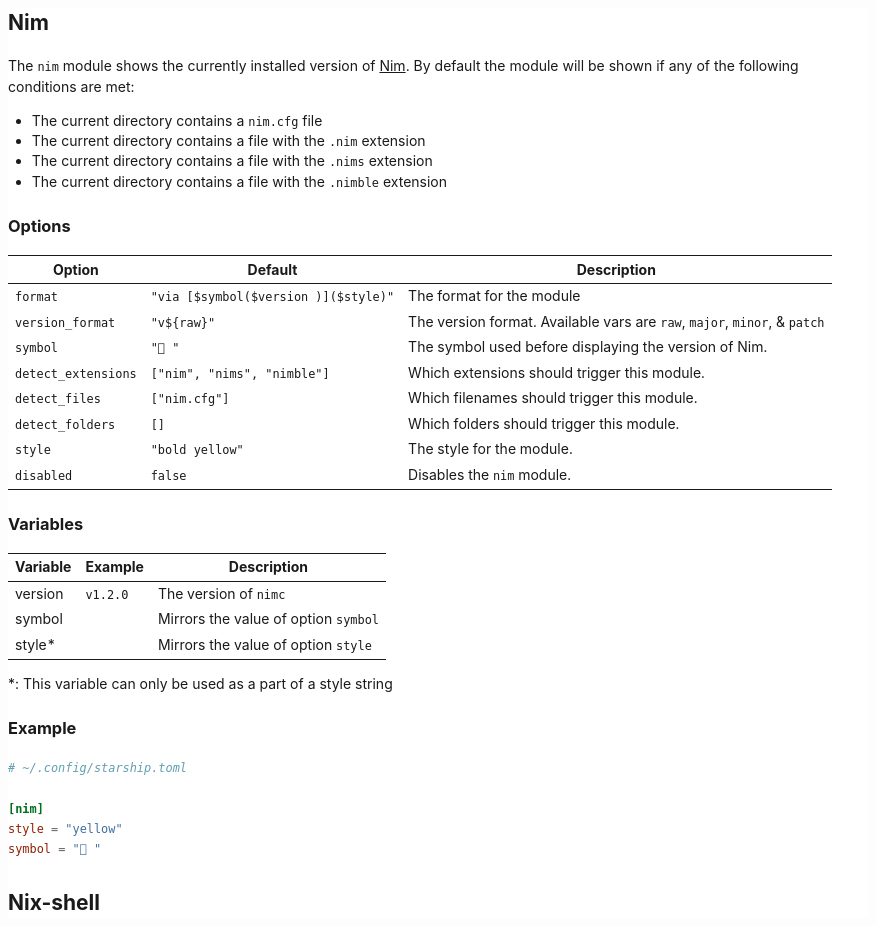 ## Nim

The `nim` module shows the currently installed version of [Nim](https://nim-lang.org/). By default the module will be shown if any of the following conditions are met:

- The current directory contains a `nim.cfg` file
- The current directory contains a file with the `.nim` extension
- The current directory contains a file with the `.nims` extension
- The current directory contains a file with the `.nimble` extension

### Options

| Option              | Default                              | Description                                                               |
| ------------------- | ------------------------------------ | ------------------------------------------------------------------------- |
| `format`            | `"via [$symbol($version )]($style)"` | The format for the module                                                 |
| `version_format`    | `"v${raw}"`                          | The version format. Available vars are `raw`, `major`, `minor`, & `patch` |
| `symbol`            | `"👑 "`                               | The symbol used before displaying the version of Nim.                     |
| `detect_extensions` | `["nim", "nims", "nimble"]`          | Which extensions should trigger this module.                              |
| `detect_files`      | `["nim.cfg"]`                        | Which filenames should trigger this module.                               |
| `detect_folders`    | `[]`                                 | Which folders should trigger this module.                                 |
| `style`             | `"bold yellow"`                      | The style for the module.                                                 |
| `disabled`          | `false`                              | Disables the `nim` module.                                                |

### Variables

| Variable  | Example  | Description                          |
| --------- | -------- | ------------------------------------ |
| version   | `v1.2.0` | The version of `nimc`                |
| symbol    |          | Mirrors the value of option `symbol` |
| style\* |          | Mirrors the value of option `style`  |

*: This variable can only be used as a part of a style string

### Example

```toml
# ~/.config/starship.toml

[nim]
style = "yellow"
symbol = "🎣 "
```

## Nix-shell
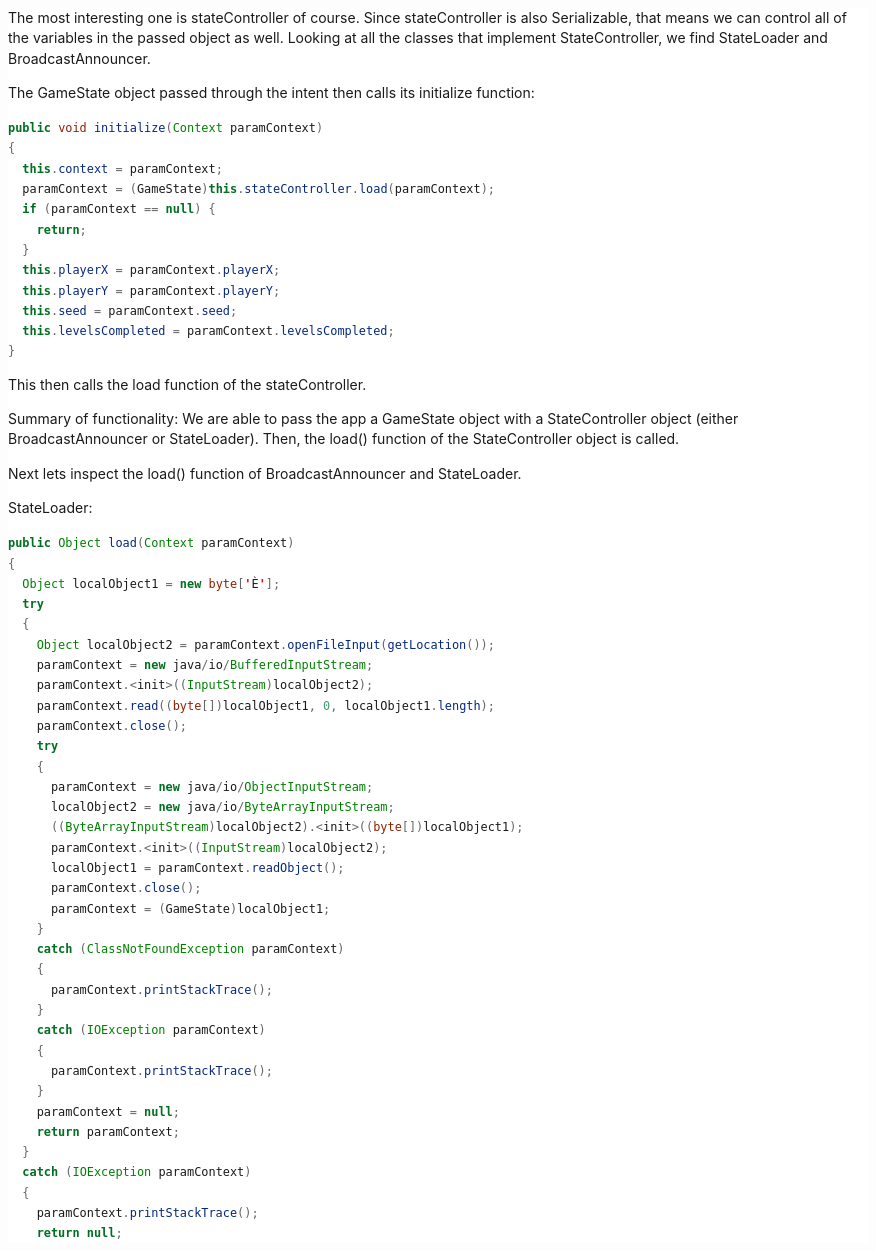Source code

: The most interesting one is stateController of course. Since stateController is also Serializable, that means we can control all of the variables in the passed object as well. Looking at all the classes that implement StateController, we find StateLoader and BroadcastAnnouncer.

The GameState object passed through the intent then calls its initialize function:

```java
public void initialize(Context paramContext)
{
  this.context = paramContext;
  paramContext = (GameState)this.stateController.load(paramContext);
  if (paramContext == null) {
    return;
  }
  this.playerX = paramContext.playerX;
  this.playerY = paramContext.playerY;
  this.seed = paramContext.seed;
  this.levelsCompleted = paramContext.levelsCompleted;
}
```

This then calls the load function of the stateController.

Summary of functionality:
We are able to pass the app a GameState object with a StateController object (either BroadcastAnnouncer or StateLoader). Then, the load() function of the StateController object is called.

Next lets inspect the load() function of BroadcastAnnouncer and StateLoader.

StateLoader:

```java
public Object load(Context paramContext)
{
  Object localObject1 = new byte['Ѐ'];
  try
  {
    Object localObject2 = paramContext.openFileInput(getLocation());
    paramContext = new java/io/BufferedInputStream;
    paramContext.<init>((InputStream)localObject2);
    paramContext.read((byte[])localObject1, 0, localObject1.length);
    paramContext.close();
    try
    {
      paramContext = new java/io/ObjectInputStream;
      localObject2 = new java/io/ByteArrayInputStream;
      ((ByteArrayInputStream)localObject2).<init>((byte[])localObject1);
      paramContext.<init>((InputStream)localObject2);
      localObject1 = paramContext.readObject();
      paramContext.close();
      paramContext = (GameState)localObject1;
    }
    catch (ClassNotFoundException paramContext)
    {
      paramContext.printStackTrace();
    }
    catch (IOException paramContext)
    {
      paramContext.printStackTrace();
    }
    paramContext = null;
    return paramContext;
  }
  catch (IOException paramContext)
  {
    paramContext.printStackTrace();
    return null;
```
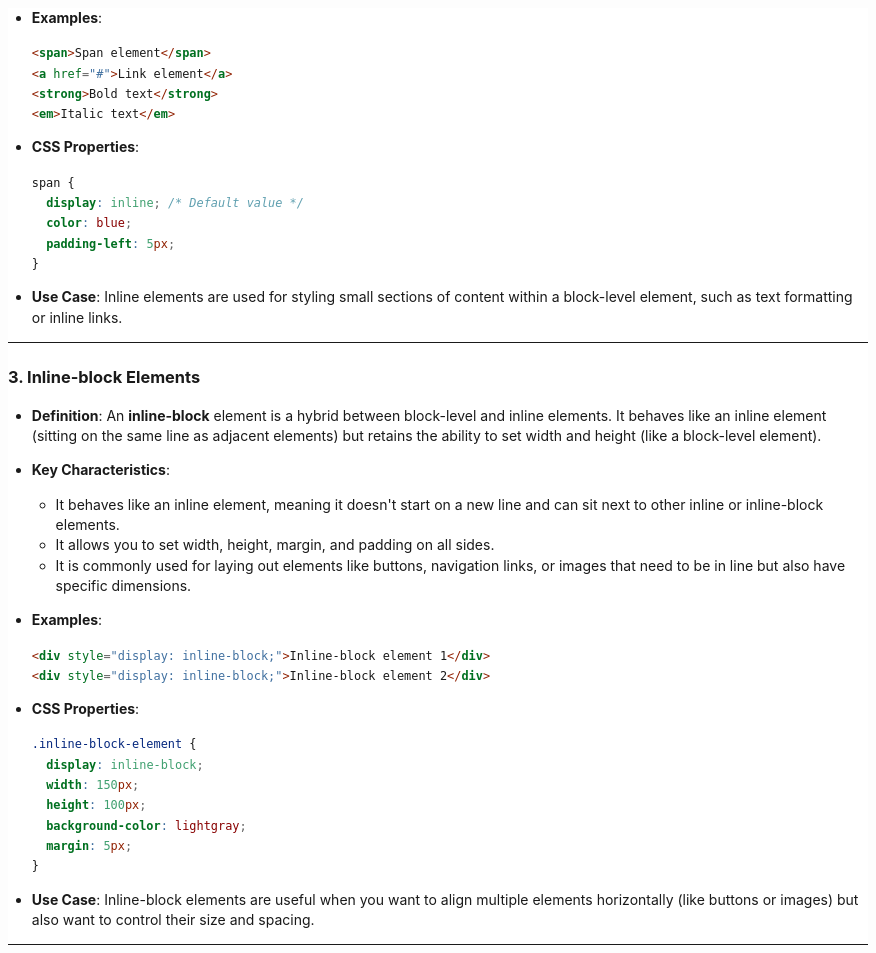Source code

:    - **Examples**:
     ```html
     <span>Span element</span>
     <a href="#">Link element</a>
     <strong>Bold text</strong>
     <em>Italic text</em>
     ```

   - **CSS Properties**:
     ```css
     span {
       display: inline; /* Default value */
       color: blue;
       padding-left: 5px;
     }
     ```

   - **Use Case**: Inline elements are used for styling small sections of content within a block-level element, such as text formatting or inline links.

---

### 3. **Inline-block Elements**
   - **Definition**: An **inline-block** element is a hybrid between block-level and inline elements. It behaves like an inline element (sitting on the same line as adjacent elements) but retains the ability to set width and height (like a block-level element).
   - **Key Characteristics**:
     - It behaves like an inline element, meaning it doesn't start on a new line and can sit next to other inline or inline-block elements.
     - It allows you to set width, height, margin, and padding on all sides.
     - It is commonly used for laying out elements like buttons, navigation links, or images that need to be in line but also have specific dimensions.

   - **Examples**:
     ```html
     <div style="display: inline-block;">Inline-block element 1</div>
     <div style="display: inline-block;">Inline-block element 2</div>
     ```

   - **CSS Properties**:
     ```css
     .inline-block-element {
       display: inline-block;
       width: 150px;
       height: 100px;
       background-color: lightgray;
       margin: 5px;
     }
     ```

   - **Use Case**: Inline-block elements are useful when you want to align multiple elements horizontally (like buttons or images) but also want to control their size and spacing.

---

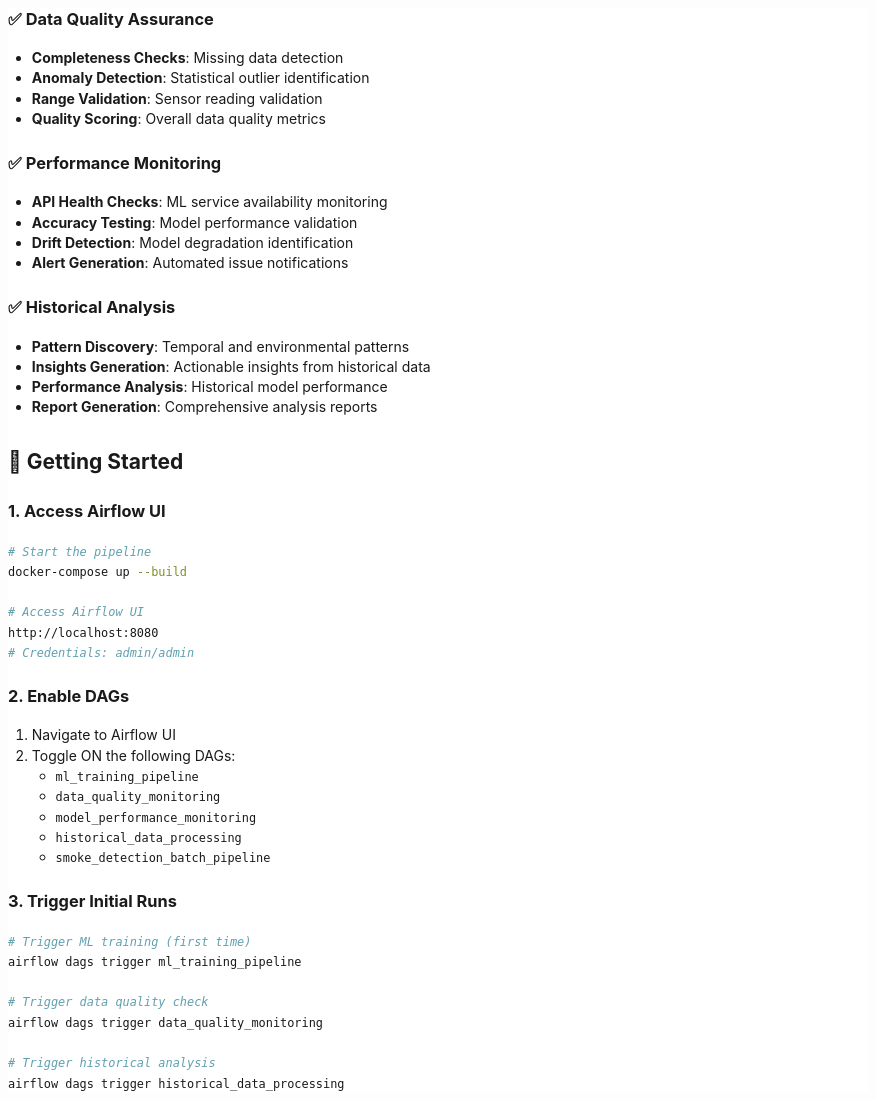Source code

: ### **✅ Data Quality Assurance**
- **Completeness Checks**: Missing data detection
- **Anomaly Detection**: Statistical outlier identification
- **Range Validation**: Sensor reading validation
- **Quality Scoring**: Overall data quality metrics

### **✅ Performance Monitoring**
- **API Health Checks**: ML service availability monitoring
- **Accuracy Testing**: Model performance validation
- **Drift Detection**: Model degradation identification
- **Alert Generation**: Automated issue notifications

### **✅ Historical Analysis**
- **Pattern Discovery**: Temporal and environmental patterns
- **Insights Generation**: Actionable insights from historical data
- **Performance Analysis**: Historical model performance
- **Report Generation**: Comprehensive analysis reports

## 🚀 **Getting Started**

### **1. Access Airflow UI**
```bash
# Start the pipeline
docker-compose up --build

# Access Airflow UI
http://localhost:8080
# Credentials: admin/admin
```

### **2. Enable DAGs**
1. Navigate to Airflow UI
2. Toggle ON the following DAGs:
   - `ml_training_pipeline`
   - `data_quality_monitoring`
   - `model_performance_monitoring`
   - `historical_data_processing`
   - `smoke_detection_batch_pipeline`

### **3. Trigger Initial Runs**
```bash
# Trigger ML training (first time)
airflow dags trigger ml_training_pipeline

# Trigger data quality check
airflow dags trigger data_quality_monitoring

# Trigger historical analysis
airflow dags trigger historical_data_processing
```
==========
**To do:** Where the string "margin" occurs in a line of the listing, copy the line.

**Answer to this problem:**
     - It allows you to set width, height, margin, and padding on all sides.
       margin: 5px;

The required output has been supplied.